A Organização das Nações Unidas e a Unesco têm dedicado esforços e mobilização contínua pela Educação para o Desenvolvimento Sustentável. A Agenda 2030, desde 2015, promove a esfera da racionalidade para a inovação social e cultural, para além da técnica e científica. Incentiva o diálogo intercultural e as políticas públicas transversais e eficazes. Pede a qualidade do ensino e o pensamento crítico na educação, na vida e no trabalho.
Iniciativas de comunicação, reflexão e crítica, despontam nas artes, filosofia e nas humanidades – literatura, história, sociologia, antropologia, política. Criam-se espaços educadores, dentro e fora da escola. Crescem as experiências em Humanidades Ambientais. O geógrafo Aziz Ab´Sáber sugeriu conceitos multidisciplinares – cultura, biodiversidade, metabolismo urbano etc. – na educação científica das atuais e das novas gerações.
A educação científica assim construída confronta a insensibilidade, a indiferença e a ignorância, reinantes quanto ao significado e ao alcance social da questão ambiental no Brasil. A amplidão e a mega diversidade, regional, natural e cultural, e a concentração urbana da população, ditam a alienação social de mundos tão distantes. Na vida escolar aproxima cultura e ciência. Na vida profissional cria igualdade e cooperação solidária.
Raul Ximenes Galvão, sociólogo e ambientalista pioneiro, alertava para a relevância da experiência sensorial nas ações de educação ambiental. Conduta valiosa na compreensão da dinâmica dos ecossistemas, de formas de vida e de práticas sociais inaceitáveis, como o racismo ambiental. Sim, a experiência pedagógica de campo pode enfrentar dificuldades concretas. Não são incontornáveis, mesmo em grandes centros urbanos e em suas periferias.

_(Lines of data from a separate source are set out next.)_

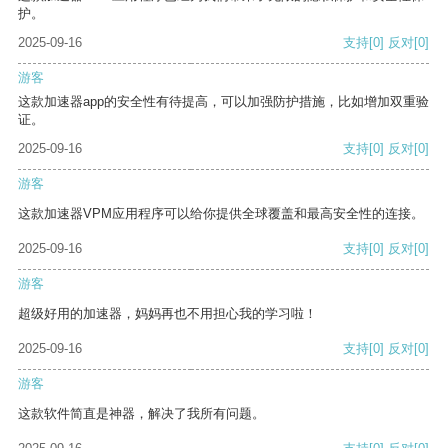
护。
2025-09-16
支持
[0]
反对
[0]
游客
这款加速器app的安全性有待提高，可以加强防护措施，比如增加双重验
证。
2025-09-16
支持
[0]
反对
[0]
游客
这款加速器VPM应用程序可以给你提供全球覆盖和最高安全性的连接。
2025-09-16
支持
[0]
反对
[0]
游客
超级好用的加速器，妈妈再也不用担心我的学习啦！
2025-09-16
支持
[0]
反对
[0]
游客
这款软件简直是神器，解决了我所有问题。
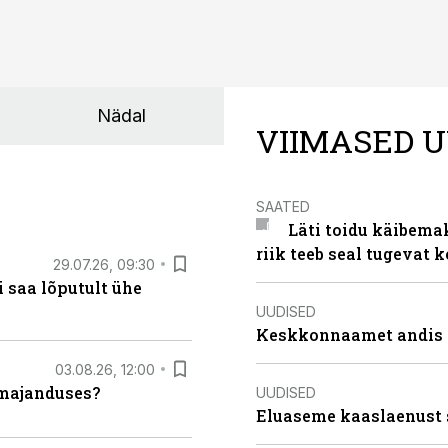
Nädal
VIIMASED U
SAATED
Läti toidu käibema
riik teeb seal tugevat k
29.07.26, 09:30
 saa lõputult ühe
UUDISED
Keskkonnaamet andis J
03.08.26, 12:00
umajanduses?
UUDISED
Eluaseme kaaslaenust 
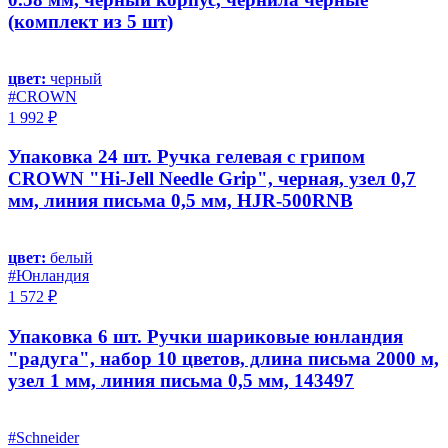
(комплект из 5 шт)
цвет:
черный
#CROWN
1 992 ₽
Упаковка 24 шт. Ручка гелевая с грипом
CROWN "Hi-Jell Needle Grip", черная, узел 0,7
мм, линия письма 0,5 мм, HJR-500RNB
цвет:
белый
#Юнландия
1 572 ₽
Упаковка 6 шт. Ручки шариковые юнландия
"радуга", набор 10 цветов, длина письма 2000 м,
узел 1 мм, линия письма 0,5 мм, 143497
#Schneider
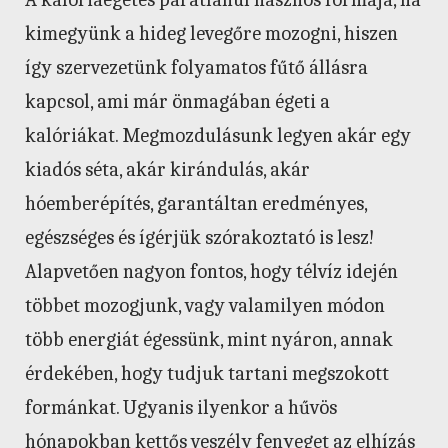
kimegyünk a hideg levegőre mozogni, hiszen
így szervezetünk folyamatos fűtő állásra
kapcsol, ami már önmagában égeti a
kalóriákat. Megmozdulásunk legyen akár egy
kiadós séta, akár kirándulás, akár
hóemberépítés, garantáltan eredményes,
egészséges és ígérjük szórakoztató is lesz!
Alapvetően nagyon fontos, hogy télvíz idején
többet mozogjunk, vagy valamilyen módon
több energiát égessünk, mint nyáron, annak
érdekében, hogy tudjuk tartani megszokott
formánkat. Ugyanis ilyenkor a hűvös
hónapokban kettős veszély fenyeget az elhízás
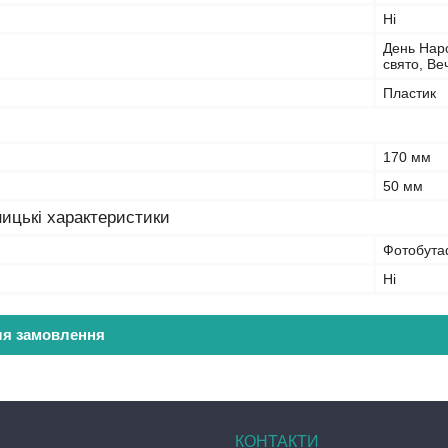
Ні
День Наро
свято, Ве
Пластик
170 мм
50 мм
ицькі характеристики
Фотобут
Ні
ля замовлення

Há inúmeras e variadas possibilidades em espaços museológicos, centros de ciência, unidades de conservação, comunidades tradicionais e Terras Indígenas. Oferecem situações de ensino e aprendizagem para ações educativas e de mediação cultural. As Humanidades Ambientais, em busca de solidariedade e criatividade, das dimensões ambiental e planetária da cidadania e sociedades democráticas, têm ali caminhos singulares, criativos e inovadores.
Paulo Henrique Martinez, professor na Universidade Estadual Paulista e pesquisador do CNPq.